With the virus seeded in all provinces, the existing policy of track, contain and confine at home is the best hope. The health response has to be inverted, with downstream action, discouraging a rush to clinics and hospitals to keep people away from infecting healthcare centres or getting infected, unless they actually require hospitalisation. And for this we must harness our overlooked potential for digital connectivity and communication.
According to the PTA, there are 161.8 million mobile users in Pakistan and 68m users of 3G-4G internet bundles. The current pandemic is galvanising innovations globally — some countries are using digitech for active surveillance, contact tracking and GIS mapping, yet others for SMS check-in by self-quarantined persons. Mobile platforms are connecting several thousand doctors and health workers for point-of-contact guidelines, referrals and dashboards, and still others for teleconsultations supported by remote vital monitoring platforms to measure temperature, oxygen levels and the vitals of patients remotely. The present crisis is a test of fast-track reliance on digitech healthcare in Pakistan. It is also time for the world to set aside copyrights on digital innovations and share solutions for the global good.

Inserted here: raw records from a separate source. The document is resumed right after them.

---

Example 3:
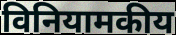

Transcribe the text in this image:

विनियामकीय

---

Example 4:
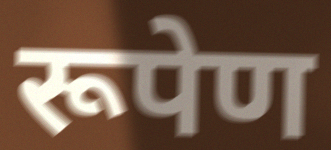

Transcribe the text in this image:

रूपेण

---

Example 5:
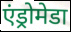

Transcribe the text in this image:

एंड्रोमेडा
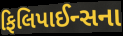
ફિલિપાઈન્સના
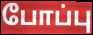
போப்பு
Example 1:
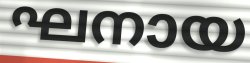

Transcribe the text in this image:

ഘനായ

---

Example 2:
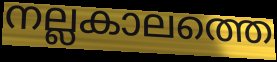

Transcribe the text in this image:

നല്ലകാലത്തെ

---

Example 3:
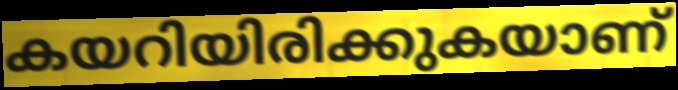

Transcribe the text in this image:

കയറിയിരിക്കുകയാണ്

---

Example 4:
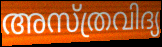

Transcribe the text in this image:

അസ്ത്രവിദ്യ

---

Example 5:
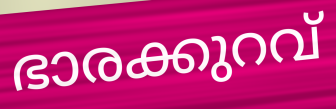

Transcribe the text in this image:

ഭാരക്കുറവ്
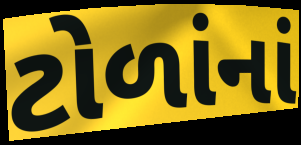
ટોળાંનાં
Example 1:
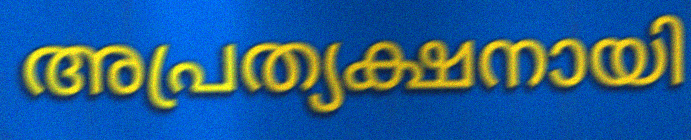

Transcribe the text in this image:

അപ്രത്യക്ഷനായി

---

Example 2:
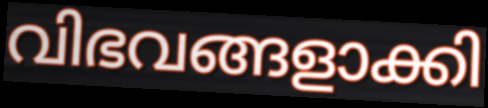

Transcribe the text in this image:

വിഭവങ്ങളാക്കി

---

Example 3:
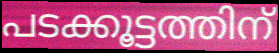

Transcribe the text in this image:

പടക്കൂട്ടത്തിന്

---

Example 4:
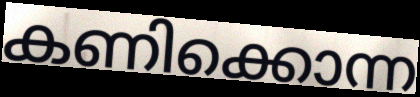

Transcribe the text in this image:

കണിക്കൊന്ന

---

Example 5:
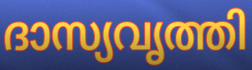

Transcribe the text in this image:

ദാസ്യവൃത്തി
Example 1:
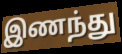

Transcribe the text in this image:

இணந்து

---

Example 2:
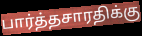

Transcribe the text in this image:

பார்த்தசாரதிக்கு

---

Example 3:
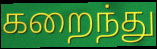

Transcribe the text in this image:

கறைந்து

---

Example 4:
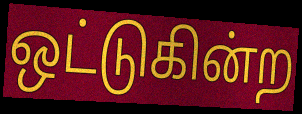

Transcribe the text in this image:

ஒட்டுகின்ற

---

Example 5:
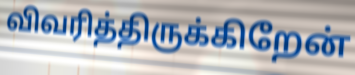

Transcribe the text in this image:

விவரித்திருக்கிறேன்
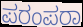
ಪರಂಪರಾ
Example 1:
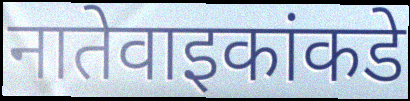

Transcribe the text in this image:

नातेवाइकांकडे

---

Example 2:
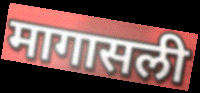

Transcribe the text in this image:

मागासली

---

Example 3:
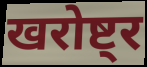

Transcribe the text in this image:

खरोष्ट्र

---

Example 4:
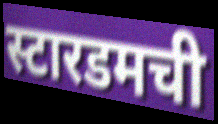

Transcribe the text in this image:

स्टारडमची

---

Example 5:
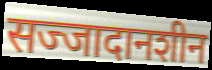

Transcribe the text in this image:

सज्जादानशीन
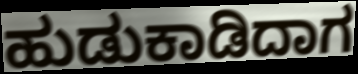
ಹುಡುಕಾಡಿದಾಗ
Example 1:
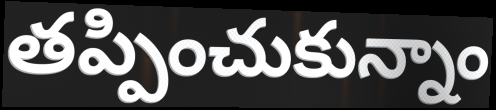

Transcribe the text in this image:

తప్పించుకున్నాం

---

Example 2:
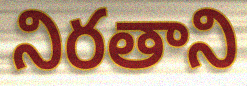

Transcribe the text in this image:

నిరతాని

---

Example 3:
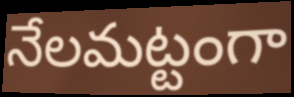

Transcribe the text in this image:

నేలమట్టంగా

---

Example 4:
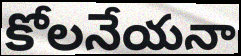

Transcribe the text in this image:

కోలనేయనా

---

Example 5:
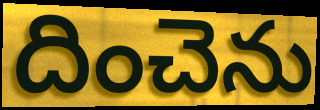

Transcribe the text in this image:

దించెను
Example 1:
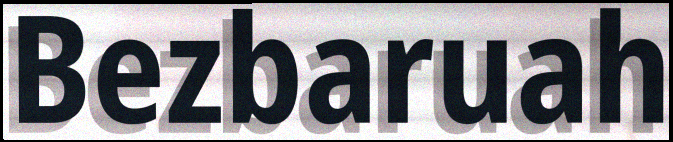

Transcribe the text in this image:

Bezbaruah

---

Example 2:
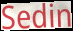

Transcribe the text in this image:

Sedin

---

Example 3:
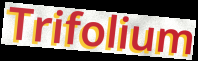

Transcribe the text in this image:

Trifolium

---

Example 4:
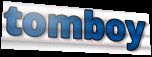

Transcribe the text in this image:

tomboy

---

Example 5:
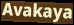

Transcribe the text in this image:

Avakaya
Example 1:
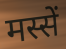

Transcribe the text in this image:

मस्सें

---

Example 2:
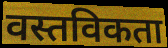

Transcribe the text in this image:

वस्तविकता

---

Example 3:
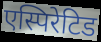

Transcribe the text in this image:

एस्पिरेटिड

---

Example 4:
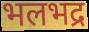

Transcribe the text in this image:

भलभद्र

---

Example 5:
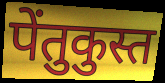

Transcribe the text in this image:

पेंतुकुस्त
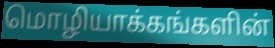
மொழியாக்கங்களின்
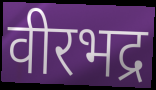
वीरभद्र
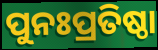
ପୁନଃପ୍ରତିଷ୍ଠା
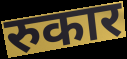
रुकार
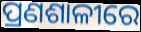
ପ୍ରଣଶାଳୀରେ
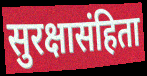
सुरक्षासंहिता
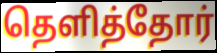
தெளித்தோர்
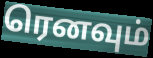
ரெனவும்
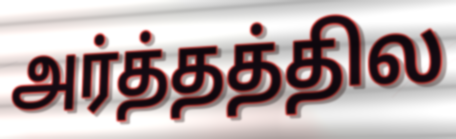
அர்த்தத்தில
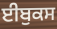
ਈਬੁਕਸ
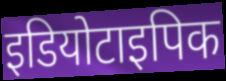
इडियोटाइपिक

Now for the question of the capacity of emergency health services. The country’s existing healthcare system will likely face a double burden, coping with Covid-19 as well as catering for acute events such as injuries from road accidents and ongoing care for the chronically ill. Many of Pakistan’s doctors trained through public-sector funding are not in active service. Nurses, paramedics and laboratory technicians who form the backbone of intensive care and diagnostic services in hospitals are in even shorter supply. Mobilising health workers, training and providing them with protective gear, along with priority testing for workers who show symptoms, are critical action points. It is important to continue to fill in for health workers who fall sick and have to isolate themselves.

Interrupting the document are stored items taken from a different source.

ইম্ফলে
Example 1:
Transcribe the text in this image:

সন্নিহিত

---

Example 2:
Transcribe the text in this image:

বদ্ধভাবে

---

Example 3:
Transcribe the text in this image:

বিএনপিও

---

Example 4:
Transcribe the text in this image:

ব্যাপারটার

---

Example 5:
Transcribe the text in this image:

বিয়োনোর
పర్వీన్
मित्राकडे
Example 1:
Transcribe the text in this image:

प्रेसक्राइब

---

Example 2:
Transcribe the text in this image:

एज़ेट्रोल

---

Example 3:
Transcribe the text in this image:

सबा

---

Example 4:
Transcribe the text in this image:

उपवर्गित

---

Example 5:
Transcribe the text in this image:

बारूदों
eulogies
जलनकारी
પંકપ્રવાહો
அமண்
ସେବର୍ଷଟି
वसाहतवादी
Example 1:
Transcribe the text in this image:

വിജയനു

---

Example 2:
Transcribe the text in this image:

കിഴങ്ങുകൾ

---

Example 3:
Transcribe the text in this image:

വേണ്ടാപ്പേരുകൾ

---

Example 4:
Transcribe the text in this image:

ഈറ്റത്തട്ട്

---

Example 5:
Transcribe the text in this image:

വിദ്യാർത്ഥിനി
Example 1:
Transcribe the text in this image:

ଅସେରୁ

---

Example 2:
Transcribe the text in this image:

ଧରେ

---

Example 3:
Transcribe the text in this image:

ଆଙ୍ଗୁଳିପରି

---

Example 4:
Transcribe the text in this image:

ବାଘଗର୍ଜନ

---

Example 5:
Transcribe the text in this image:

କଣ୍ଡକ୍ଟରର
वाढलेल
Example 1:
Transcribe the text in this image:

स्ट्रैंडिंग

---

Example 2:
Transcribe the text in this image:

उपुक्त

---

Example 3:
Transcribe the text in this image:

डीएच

Boosting health services will of course require recourse to our favourite policy buzzword — public-private partnerships. Setting aside the IMF bind, local industry must be incentivised for production of essential medical equipment, supplies, protective gear and simple hand-washes. Private and parastatal hospitals must collectively rise to a call to action by postponing non-urgent procedures to free up beds in readiness for Covid-19 cases, ramp up laboratory testing, and assist in setting up makeshift hospitals and modular safe testing centres.
Even with full mobilisation of the public-private health system, if the virus peaks, doctors may need to make hard choices about whom to prioritise care for — the elderly and those with underlying illness, or the young and healthy. What must not happen is the prioritisation of the more influential versus those with less influence in Pakistan’s ingrained power and patronage system.

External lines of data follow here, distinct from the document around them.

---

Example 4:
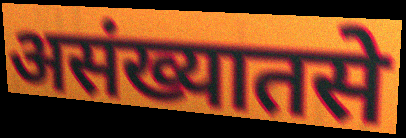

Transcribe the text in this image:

असंख्यातसे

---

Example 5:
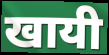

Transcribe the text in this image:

खायी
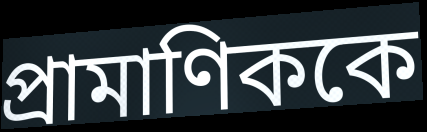
প্রামাণিককে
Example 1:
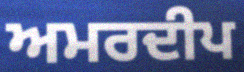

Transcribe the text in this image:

ਅਮਰਦੀਪ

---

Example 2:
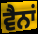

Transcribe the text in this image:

ਵੈਨਾਂ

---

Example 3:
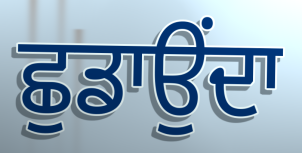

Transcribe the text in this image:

ਛੁਡਾਉਂਦਾ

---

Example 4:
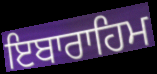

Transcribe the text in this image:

ਇਬਾਰਾਹਿਮ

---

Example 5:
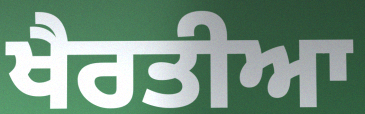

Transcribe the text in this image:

ਖੈਰਤੀਆ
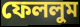
ফেললুম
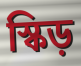
স্কিড়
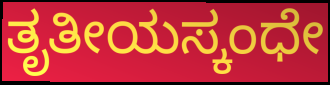
ತೃತೀಯಸ್ಕಂಧೇ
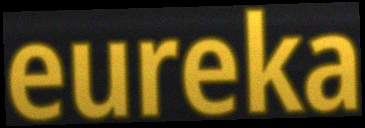
eureka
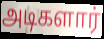
அடிகளார்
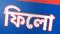
ফিলো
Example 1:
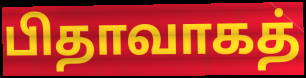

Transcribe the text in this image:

பிதாவாகத்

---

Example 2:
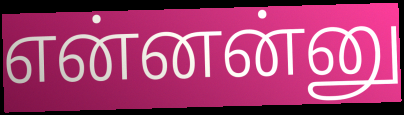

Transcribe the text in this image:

என்னன்னு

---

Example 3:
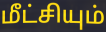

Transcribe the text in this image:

மீட்சியும்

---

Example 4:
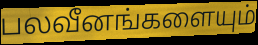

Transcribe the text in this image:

பலவீனங்களையும்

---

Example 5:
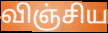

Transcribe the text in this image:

விஞ்சிய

While new tallies of Covid-19 cases will be headlined daily over the next few weeks, what has not been mathematically modelled is the economic and social cost. As a famous ex-prime minister of the UK said, “the more you intervene to deal with the medical emergency, the more you put economies at risk”. High-income countries can take the burden of enforcing social distancing for several weeks while straining their benefit structures; for countries such as Pakistan, the timing of social distancing has to be early as it cannot be enforced for long. It will be a knife-edge act for policymakers balancing between avoiding deaths at one end and poverty and recession on the other.
The writer is a graduate of Harvard University in health policy and management.